Dalam hal menjaga sesuatu yang masih diperdebatkan dikalangan juru dakwah adalah bentuk ta’awun, tolong-menolong yang baik. Jangan sampai, perbedaan yang edang didiskusikan, atau sedang diperselisihkan dan kemudian menjadi problem yang meluas, malah ditangkap oleh para musuh Islam sebagai pemukul dari dalam. Politik belah bambu, yang sati diangkat yang satu diinjak.
Jajaki dan kenali lapangan, apa yang sebaiknya disampaikan. Jangan sampai seorang juru dakwah berfikiran, dialah yang akan menyelesaikan masalah sendirian. Tidak melibatkan orang lain, sesamanya atau dengan warga binaannya. Belajarlah untuk tekun mendengar, mencatat dan mendiskusikan diwaktu yang lain. Mungkin perlu didiskusikan ungkapan, “lebih baik terlambat sejenak, daripada memutuskan sesuatu yang salah tapi berdampak panjang”.
Juru dakwah perlu belajar, bagaimana Hakim memutuskan perkara yang sedang ditanganinya. Dicarilah informasi dari tiga arah ; tuntutan (pro), pembela (kontra) dan yang netral (para saksi). Tahapannya sangat panjang, bahkan berproses dari pengadilan tingkat yang paling rendah, trus bergulir ke pengadilan tingkat tinggi, dan kadang ampai Mahkamah Agung.
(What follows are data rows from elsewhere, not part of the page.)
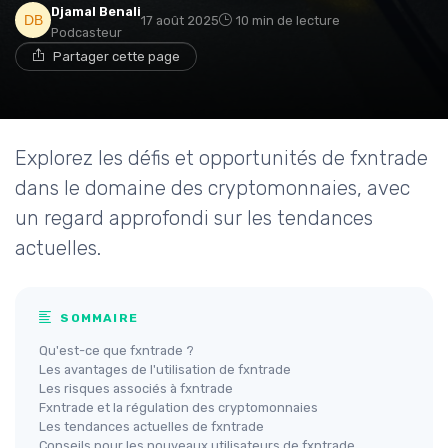
Djamal Benali
17 août 2025
10 min de lecture
Podcasteur
Partager cette page
Explorez les défis et opportunités de fxntrade
dans le domaine des cryptomonnaies, avec
un regard approfondi sur les tendances
actuelles.
SOMMAIRE
Qu'est-ce que fxntrade ?
Les avantages de l'utilisation de fxntrade
Les risques associés à fxntrade
Fxntrade et la régulation des cryptomonnaies
Les tendances actuelles de fxntrade
Conseils pour les nouveaux utilisateurs de fxntrade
Begitulah suatu putusan pengadilan dibuat, melalui jenjang yang panjang. Apa dasarnya? Agar diperoleh kesimpulan yang mendekati kebenaran, agar keadilan dirasakan oleh para pihak. Ayat diatas, memang begitu tegas bagi kita, bahwa kehidupan dan masalah yang ada ini adalah ujian. Perbedaan adalah ujian, maka suasana yang rukun adalah ujian berikutnya. Masing-masing manusia, khususnya para juru dakwah harus mengambil peran, berkontribusi mewujudkan suasana saling menguatkan.
Perbedaan memang ada, tapi kan tidak harus ditaruh dihalaman muka. Terlalu melelahkan bagi juru dakwah, jika etalase kehidupanya justru dsajikan dengan hidangan perbedaan. Perbedaan kita simpan rapat rapat, kita keluarkan jika memang perlu dan memungkinkan untuk dipecahkan. Dicariann jalan keluarnya, jika perbedaan itu adalah sesuatu yag harus ditinggalkan. Pendekatannya pembinaan, pendampingan, permakluman. Karena diluar rumah kaum Muslimin, telah menunggu singa-singa yang akan menerkamnya.
Kayaknya yang bisa mengalahkan lawan dengan dalil-dalil yang kuat dianggap sebagai pemenangnya. Tapi coba perhatikan, mereka yang kalah malah membuat persekutuan dengan musuh-musuh Islam, yang dulunya musuh bersama. Kata pak Natsir, “saat bicara, saat diam”, pesan pendek engontrol diri wahai juru dakwah.
Ibarat kendaraan, gas, rem, spion, lampu sen, kopling harus diguakan untuk mengontrol laju kendaraan. Salah satu ada yang bermasalah, atau tidak digunakan secara maksimal, akan membuat laju kendaraan menyusahkan penumpangnya dan juga pengguna jalan yang lain.
Peran juru dakwah tidak sekedar menyampaikan pesan, tapi juga memahami lingkungan!